Zum Bartók-Abend waren weit weniger Besucher gekommen als zu Strawinsky. Zu unrecht, wie ich meine. Ohne Übertreibung: sie haben was verpasst.

Das Hauptwerk des Abends, Bartóks einzige Oper „Herzog Blaubarts Burg“, erklang in einer halbszenischen Aufführung. Es mag daran liegen, dass das skandalberühmte „Sacre“ ungleich bekannter geworden ist, weshalb viele mit Blaubart nicht so viel anfangen können.

Skandal im Paris des Jahres 1911: Vaclav Nijinsky  krönt seine Choreographie mit einer angedeuteten Masturbation
Dabei gab es bei Musik von Bartók und sogar Debussy ebenfalls Skandale: Prof. Dr. Michael Stegemann von der Uni Dortmund erzählte in seinem Einführungsvortrag, dass es vor hundert Jahren eine Ballettaufführung des (zum Auftakt des Konzertabends erklingenden) „Prélude à l’après-midi d’un faune“ (Vorspiel zum Nachmittag eines Fauns) von Claude Debussy gegeben habe, bei der der berühmte Tänzer Vaclav Nijinsky  seine Choreographie mit einer angedeuteten Masturbation krönte. Das war wohl selbst im freizügigen Paris des Jahres 1911 zu liberal.

Skandal in Köln 1926: Oberbürgermeister Adenauer verbietet Bartóks Ballett
Die andere Geschichte, die mir allerdings schon bekannt war, ist die der Uraufführung von Bartóks Ballett „Der wunderbare Mandarin“ im Jahre 1926 in Köln: schon einen Tag später wurde das Stück auf Geheiß des damaligen Kölner Oberbürgermeisters Konrad Adenauer wegen seines „unmoralischen“ Inhalts (wir würden heute sagen erotischen Inhalts) verboten.

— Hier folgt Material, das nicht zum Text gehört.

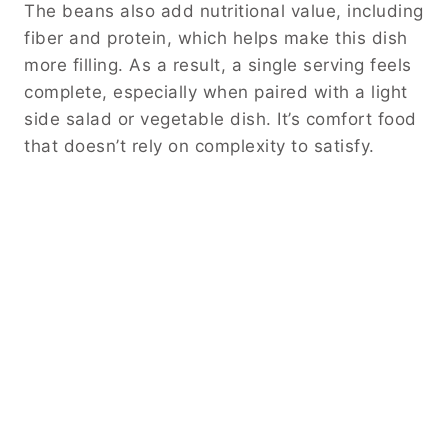
The beans also add nutritional value, including
fiber and protein, which helps make this dish
more filling. As a result, a single serving feels
complete, especially when paired with a light
side salad or vegetable dish. It’s comfort food
that doesn’t rely on complexity to satisfy.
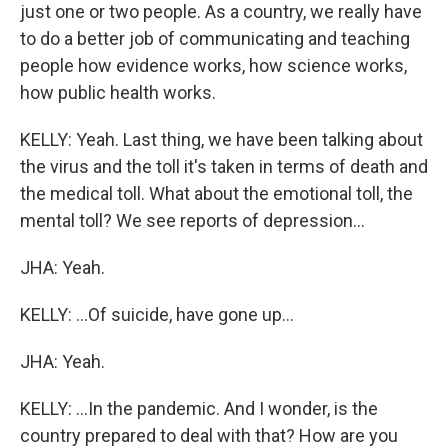
just one or two people. As a country, we really have
to do a better job of communicating and teaching
people how evidence works, how science works,
how public health works.
KELLY: Yeah. Last thing, we have been talking about
the virus and the toll it's taken in terms of death and
the medical toll. What about the emotional toll, the
mental toll? We see reports of depression...
JHA: Yeah.
KELLY: ...Of suicide, have gone up...
JHA: Yeah.
KELLY: ...In the pandemic. And I wonder, is the
country prepared to deal with that? How are you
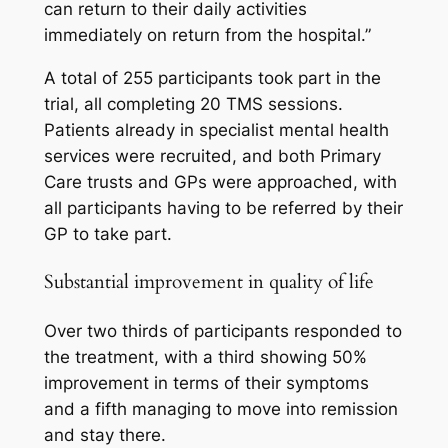
can return to their daily activities
immediately on return from the hospital.”
A total of 255 participants took part in the
trial, all completing 20 TMS sessions.
Patients already in specialist mental health
services were recruited, and both Primary
Care trusts and GPs were approached, with
all participants having to be referred by their
GP to take part.
Substantial improvement in quality of life
Over two thirds of participants responded to
the treatment, with a third showing 50%
improvement in terms of their symptoms
and a fifth managing to move into remission
and stay there.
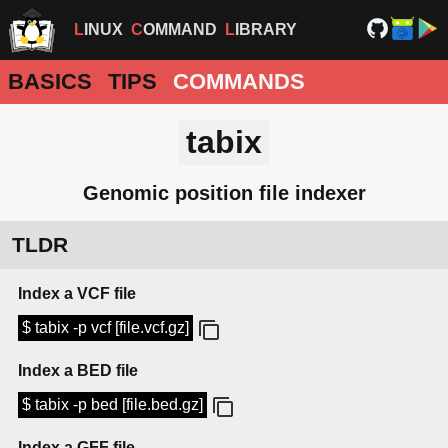
LINUX
COMMAND
LIBRARY
BASICS
TIPS
COMMANDS
tabix
Genomic position file indexer
TLDR
Index a VCF file
$ tabix -p vcf [file.vcf.gz]
Index a BED file
$ tabix -p bed [file.bed.gz]
Index a GFF file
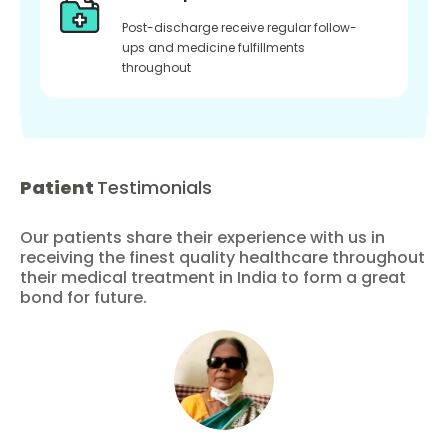
Post-discharge receive regular follow-
ups and medicine fulfillments
throughout
Patient
Testimonials
Our patients share their experience with us in
receiving the finest quality healthcare throughout
their medical treatment in India to form a great
bond for future.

Zum Konzert selbst: Das Debussy-Werk, äußerlich gehört eher unauffällig, aber stilistisch zu Ende des 19. Jahrhunderts völlig neuartig, gewissermaßen der Ursprung der Neuen Musik, wurde in schon gewohnt perfekter Weise dargeboten. Anschließend Bartóks Tanzsuite (1923), in der er Folklore-Einflüsse unterschiedlicher Ethnien verschmolz.

„A kékszakállú herceg vára“ – mit deutschen Übertiteln
Nach der Pause dann „A kékszakállú herceg vára“ (Herzog Blaubarts Burg, 1911) in ungarischer Sprache mit deutschen Übertiteln. Sir John Tomlinson als Blaubart und Michelle de Young als Judith – beide Weltklasse – sangen die einzigen Protagonisten des Werks überzeugend und deuteten die Handlung mit angemessenen Gesten an.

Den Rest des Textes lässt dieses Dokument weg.